As the partners continued to improve their formula, the next task was to move toward the marketplace. Backed by positive results from more than $1 million in blind in-home studies, and clinical tests for abrasion, absorbency and toxicity, marketing proved easier than anticipated. Says Willy: "Of the first 14 retailers I made presentations to, 14 of them said yes."

Sales of the Purely Cotton line in Texas test markets in 1996 reached $70,000. In 1997, with expanded
distribution throughout the Pacific Northwest, the company brought in $2.5 million from stores such as Albertson's supermarkets and Rite Aid drug stores.

Squaring Off

Purely Cotton was on a roll, and Willy and Tim were carving a niche for their company in the midst of such giants as Kimberly-Clark and Procter & Gamble. "We try to be creative in both our supply arrangements and our marketing strategy so we're not knocking heads and being an irritant to the big people," says Tim.

Also key to Linters' strategy is differentiating itself from being just another "me too" product on store shelves.
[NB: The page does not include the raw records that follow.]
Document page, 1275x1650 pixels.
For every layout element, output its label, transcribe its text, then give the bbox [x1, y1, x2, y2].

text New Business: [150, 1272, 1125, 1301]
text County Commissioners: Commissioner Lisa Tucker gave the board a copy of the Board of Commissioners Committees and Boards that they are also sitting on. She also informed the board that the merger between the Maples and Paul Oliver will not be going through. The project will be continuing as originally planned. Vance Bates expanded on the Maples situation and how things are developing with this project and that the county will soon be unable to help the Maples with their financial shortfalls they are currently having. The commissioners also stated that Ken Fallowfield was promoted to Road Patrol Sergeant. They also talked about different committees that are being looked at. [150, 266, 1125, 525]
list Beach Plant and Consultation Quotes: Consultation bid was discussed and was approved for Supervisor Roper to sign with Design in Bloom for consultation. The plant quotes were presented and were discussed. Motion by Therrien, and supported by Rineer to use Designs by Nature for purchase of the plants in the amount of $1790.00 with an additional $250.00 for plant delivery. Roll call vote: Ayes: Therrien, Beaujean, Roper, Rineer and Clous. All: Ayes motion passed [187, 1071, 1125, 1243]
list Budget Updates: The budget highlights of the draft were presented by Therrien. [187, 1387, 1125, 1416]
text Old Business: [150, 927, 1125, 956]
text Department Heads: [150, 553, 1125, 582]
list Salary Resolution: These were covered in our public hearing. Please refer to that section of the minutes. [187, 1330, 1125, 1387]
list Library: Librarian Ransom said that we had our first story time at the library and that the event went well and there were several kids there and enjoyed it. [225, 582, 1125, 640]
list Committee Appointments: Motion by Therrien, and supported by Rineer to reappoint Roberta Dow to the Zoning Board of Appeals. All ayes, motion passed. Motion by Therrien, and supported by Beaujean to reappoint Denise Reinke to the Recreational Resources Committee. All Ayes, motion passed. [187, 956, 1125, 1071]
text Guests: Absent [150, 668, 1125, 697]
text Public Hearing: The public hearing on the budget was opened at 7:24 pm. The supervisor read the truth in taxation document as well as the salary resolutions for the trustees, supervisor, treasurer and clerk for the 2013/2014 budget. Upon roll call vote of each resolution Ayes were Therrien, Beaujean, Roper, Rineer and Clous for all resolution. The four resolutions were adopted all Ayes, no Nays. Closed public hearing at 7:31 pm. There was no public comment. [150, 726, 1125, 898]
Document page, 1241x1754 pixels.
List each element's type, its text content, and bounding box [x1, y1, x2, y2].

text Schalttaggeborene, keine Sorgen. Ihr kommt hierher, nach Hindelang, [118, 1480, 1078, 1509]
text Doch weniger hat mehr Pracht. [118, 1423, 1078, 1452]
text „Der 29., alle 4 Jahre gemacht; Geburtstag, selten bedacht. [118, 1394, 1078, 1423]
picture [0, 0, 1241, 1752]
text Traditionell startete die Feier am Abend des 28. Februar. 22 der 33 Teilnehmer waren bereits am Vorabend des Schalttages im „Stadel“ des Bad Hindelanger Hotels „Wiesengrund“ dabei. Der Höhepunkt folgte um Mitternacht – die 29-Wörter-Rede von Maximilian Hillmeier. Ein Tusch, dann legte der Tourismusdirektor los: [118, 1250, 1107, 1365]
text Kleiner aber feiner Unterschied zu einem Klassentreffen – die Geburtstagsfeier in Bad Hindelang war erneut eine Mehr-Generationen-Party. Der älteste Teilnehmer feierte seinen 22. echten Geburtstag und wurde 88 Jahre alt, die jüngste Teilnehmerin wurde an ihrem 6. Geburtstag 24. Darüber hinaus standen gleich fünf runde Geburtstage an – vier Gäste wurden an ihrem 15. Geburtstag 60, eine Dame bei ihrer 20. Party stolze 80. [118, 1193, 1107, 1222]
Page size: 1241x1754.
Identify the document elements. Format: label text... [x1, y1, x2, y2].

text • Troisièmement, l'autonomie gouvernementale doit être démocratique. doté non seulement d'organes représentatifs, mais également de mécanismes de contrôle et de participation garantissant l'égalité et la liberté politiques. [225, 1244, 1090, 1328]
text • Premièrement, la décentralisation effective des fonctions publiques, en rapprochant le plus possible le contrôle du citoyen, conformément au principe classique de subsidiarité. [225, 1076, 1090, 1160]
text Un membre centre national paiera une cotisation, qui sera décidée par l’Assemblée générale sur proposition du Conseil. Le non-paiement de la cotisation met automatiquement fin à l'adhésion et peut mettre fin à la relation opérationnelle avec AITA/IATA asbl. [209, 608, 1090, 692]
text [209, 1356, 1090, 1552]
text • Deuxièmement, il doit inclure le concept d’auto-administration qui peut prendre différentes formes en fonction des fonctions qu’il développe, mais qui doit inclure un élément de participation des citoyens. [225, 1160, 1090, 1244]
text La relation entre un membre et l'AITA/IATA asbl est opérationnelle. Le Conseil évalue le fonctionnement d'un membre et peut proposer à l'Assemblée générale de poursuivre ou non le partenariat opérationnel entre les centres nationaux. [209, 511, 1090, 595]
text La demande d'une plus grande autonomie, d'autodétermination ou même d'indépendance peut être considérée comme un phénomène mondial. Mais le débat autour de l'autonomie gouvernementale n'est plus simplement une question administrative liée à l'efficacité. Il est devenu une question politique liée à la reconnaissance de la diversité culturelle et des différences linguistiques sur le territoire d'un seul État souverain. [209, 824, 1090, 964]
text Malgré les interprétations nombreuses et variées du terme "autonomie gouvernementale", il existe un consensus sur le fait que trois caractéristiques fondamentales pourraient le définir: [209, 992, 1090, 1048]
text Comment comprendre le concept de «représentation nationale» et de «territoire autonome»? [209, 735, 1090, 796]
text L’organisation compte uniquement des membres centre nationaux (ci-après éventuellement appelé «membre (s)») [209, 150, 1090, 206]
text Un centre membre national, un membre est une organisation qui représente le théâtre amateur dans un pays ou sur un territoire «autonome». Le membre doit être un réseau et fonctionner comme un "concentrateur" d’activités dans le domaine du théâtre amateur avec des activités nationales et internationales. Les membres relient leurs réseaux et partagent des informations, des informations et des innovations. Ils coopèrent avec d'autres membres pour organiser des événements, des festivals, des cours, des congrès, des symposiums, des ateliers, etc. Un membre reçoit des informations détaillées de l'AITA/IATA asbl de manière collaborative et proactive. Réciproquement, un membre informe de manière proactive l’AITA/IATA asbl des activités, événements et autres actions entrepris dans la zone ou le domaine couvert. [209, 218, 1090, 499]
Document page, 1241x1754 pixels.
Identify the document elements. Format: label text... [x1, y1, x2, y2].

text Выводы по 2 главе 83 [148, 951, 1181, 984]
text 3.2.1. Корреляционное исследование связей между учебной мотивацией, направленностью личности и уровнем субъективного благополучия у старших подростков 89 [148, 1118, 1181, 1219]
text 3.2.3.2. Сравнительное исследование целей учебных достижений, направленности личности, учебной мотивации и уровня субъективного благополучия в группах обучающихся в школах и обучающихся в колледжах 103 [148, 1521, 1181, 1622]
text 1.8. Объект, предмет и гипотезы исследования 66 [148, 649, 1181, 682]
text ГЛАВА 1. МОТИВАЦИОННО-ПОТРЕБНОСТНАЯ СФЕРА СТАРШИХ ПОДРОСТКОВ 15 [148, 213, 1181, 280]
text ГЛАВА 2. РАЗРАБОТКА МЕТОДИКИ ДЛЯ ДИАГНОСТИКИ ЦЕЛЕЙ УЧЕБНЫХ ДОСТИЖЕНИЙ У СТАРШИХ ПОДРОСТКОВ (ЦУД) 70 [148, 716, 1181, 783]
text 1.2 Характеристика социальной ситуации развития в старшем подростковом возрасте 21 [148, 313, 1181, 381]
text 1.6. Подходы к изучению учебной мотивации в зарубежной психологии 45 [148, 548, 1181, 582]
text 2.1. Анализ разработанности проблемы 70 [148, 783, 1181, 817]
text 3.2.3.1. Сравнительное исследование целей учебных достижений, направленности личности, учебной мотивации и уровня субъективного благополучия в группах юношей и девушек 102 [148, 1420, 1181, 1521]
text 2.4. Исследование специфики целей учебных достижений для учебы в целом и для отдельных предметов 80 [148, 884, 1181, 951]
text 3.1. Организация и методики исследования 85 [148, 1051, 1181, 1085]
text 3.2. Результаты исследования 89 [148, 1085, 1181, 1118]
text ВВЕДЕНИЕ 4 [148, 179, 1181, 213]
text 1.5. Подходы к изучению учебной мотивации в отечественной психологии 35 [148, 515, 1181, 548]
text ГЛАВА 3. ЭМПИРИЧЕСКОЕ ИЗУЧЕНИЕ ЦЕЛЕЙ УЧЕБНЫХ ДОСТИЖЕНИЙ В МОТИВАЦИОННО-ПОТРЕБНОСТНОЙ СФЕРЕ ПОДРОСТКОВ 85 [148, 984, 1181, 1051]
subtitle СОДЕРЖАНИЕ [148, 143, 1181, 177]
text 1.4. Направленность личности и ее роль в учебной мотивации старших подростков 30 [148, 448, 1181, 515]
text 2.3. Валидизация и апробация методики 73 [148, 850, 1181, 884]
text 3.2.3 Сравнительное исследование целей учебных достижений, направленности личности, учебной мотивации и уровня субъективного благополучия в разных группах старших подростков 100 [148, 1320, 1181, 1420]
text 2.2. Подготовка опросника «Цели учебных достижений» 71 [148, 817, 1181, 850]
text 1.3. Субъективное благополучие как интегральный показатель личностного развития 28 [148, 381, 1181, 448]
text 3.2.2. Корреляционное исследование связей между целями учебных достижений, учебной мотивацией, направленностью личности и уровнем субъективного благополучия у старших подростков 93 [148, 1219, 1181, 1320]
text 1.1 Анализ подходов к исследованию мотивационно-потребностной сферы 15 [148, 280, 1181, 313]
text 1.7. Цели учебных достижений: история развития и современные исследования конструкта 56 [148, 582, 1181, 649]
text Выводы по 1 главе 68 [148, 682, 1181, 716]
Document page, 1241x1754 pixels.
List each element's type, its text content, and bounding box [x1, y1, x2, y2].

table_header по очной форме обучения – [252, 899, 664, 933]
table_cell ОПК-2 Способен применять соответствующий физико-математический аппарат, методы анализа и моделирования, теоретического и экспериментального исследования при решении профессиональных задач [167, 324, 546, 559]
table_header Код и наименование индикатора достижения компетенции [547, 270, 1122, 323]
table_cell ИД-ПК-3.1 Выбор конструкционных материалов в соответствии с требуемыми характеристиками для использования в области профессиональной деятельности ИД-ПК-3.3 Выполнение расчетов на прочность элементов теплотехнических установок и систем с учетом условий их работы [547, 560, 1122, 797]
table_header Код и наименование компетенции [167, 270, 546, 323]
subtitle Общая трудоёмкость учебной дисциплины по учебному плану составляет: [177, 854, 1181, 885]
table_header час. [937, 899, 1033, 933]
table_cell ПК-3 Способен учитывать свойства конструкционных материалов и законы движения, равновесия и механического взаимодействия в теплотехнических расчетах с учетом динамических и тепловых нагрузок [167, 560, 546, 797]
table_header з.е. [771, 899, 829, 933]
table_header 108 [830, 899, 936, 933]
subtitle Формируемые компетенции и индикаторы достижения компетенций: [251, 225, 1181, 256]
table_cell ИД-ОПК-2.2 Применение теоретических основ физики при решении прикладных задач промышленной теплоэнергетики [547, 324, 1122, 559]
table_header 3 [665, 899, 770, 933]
While wood-based tissues are all marketed solely on softness and price, contends Willy, "We try to sell Purely Cotton based on its benefits and attributes." Among the benefits? "Tests [comparing cotton and wood pulp] found that our tissue was the least disruptive product [to the skin] as a result of having a different chemical content," he says.

The company's growing sales have been fueled by not only the brothers' devotion to the all-cotton concept but the duo's equity philosophy as well: It's not about 100 percent ownership, says Tim. "We've surrounded ourselves with [equity partners] who are far better than we are in pretty much every capacity of the business," he says of the $20 million in investment capital the brothers have raised to date. "Our role is to strategically plan the best enhanced value of the business."

"We don't want to suffocate the company by not realizing its potential," agrees Willy. "And if that means diluting [our percentage of ownership] to bring in the equity that's required, then we're prepared to do that."

Having achieved their initial innovative breakthrough, the brothers believe many possibilities lie ahead for Linters Inc. Full nationwide distribution will be complete later this year. The product line will soon grow to include such items as paper towels, napkins, feminine hygiene products--even baby diapers. They hope to turn last year's sales of $14 million into a dazzling $50 million this year.

And what does their mother think now of the idea she casually tossed to her sons? "She's a very happy shareholder," says Willy. In a family where both parents are retired doctors, their late grandfather was a surgeon, and an elder brother and sister are also physicians, it appears Purely Cotton has brought the brothers as close to things anatomical as they're going to get--a source of humor for the family.

Together, the pioneering duo has come full circle: "Purely Cotton [presents] an opportunity for going beyond America into Europe as well," says Tim. "It's been a lot of fun putting the pieces together."